The explosion spewed debris nearby, damaging infrastructure and spurring environmental concerns, writes CNBC’s Sara Salinas. As a result, the Federal Aviation Administration (FAA) launched a safety investigation, and in September, it released a report naming 63 corrective actions SpaceX had to take to prevent such an accident from happening again. On Wednesday, the FAA cleared SpaceX to conduct its second test.

“The FAA determined SpaceX met all safety, environmental, policy and financial responsibility requirements” for the second launch, the FAA said in a social media post.

SpaceX says it has made several updates to the vehicle and ground infrastructure in advance of the second launch. It reinforced the launchpad foundation and added a flame detector to prevent a launchpad foundation failure, since during the first test, the booster’s engines blew the launchpad apart. Now, a new system will spray water as the engines ignite in an attempt to shield the launchpad from their energy, per CNN.

But the biggest change will be the debut of a new “hot-stage separation system,” which will use the spacecraft’s own engines to push it away from the booster.

The company has also made changes to prevent fuel leaks and fires and improve the system that causes Starship to explode, which didn’t kick in fast enough during the first test.

In August, SpaceX CEO Elon Musk wrote on social media that he predicts Starship has about a 50 percent chance of reaching orbital velocity during this test. “However, even getting to stage separation would be a win,” he added.

In 2021, NASA selected Starship to transport astronauts from lunar orbit to the moon’s surface as part of the space agency’s Artemis program. Once Starship completes its tests, SpaceX must launch at least one uncrewed mission that will land the spacecraft on the moon for it to meet NASA’s requirements.

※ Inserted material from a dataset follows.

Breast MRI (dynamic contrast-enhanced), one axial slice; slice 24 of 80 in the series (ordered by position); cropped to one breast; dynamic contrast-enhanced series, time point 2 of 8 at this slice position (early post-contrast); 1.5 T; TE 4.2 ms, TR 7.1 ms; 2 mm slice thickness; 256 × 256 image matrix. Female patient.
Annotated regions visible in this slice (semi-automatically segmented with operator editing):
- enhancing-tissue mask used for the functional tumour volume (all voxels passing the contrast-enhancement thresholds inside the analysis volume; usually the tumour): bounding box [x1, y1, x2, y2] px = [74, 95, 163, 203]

At the end of last year, the space agency launched its Artemis 1 mission, in which an uncrewed Orion spacecraft traveled to the moon and back. Artemis 2, scheduled for no earlier than November of next year, will take four astronauts into lunar orbit. If SpaceX’s tests of Starship don’t go as planned, it could cause Artemis 3—the mission intended to land humans on the moon—to get delayed, per CNN.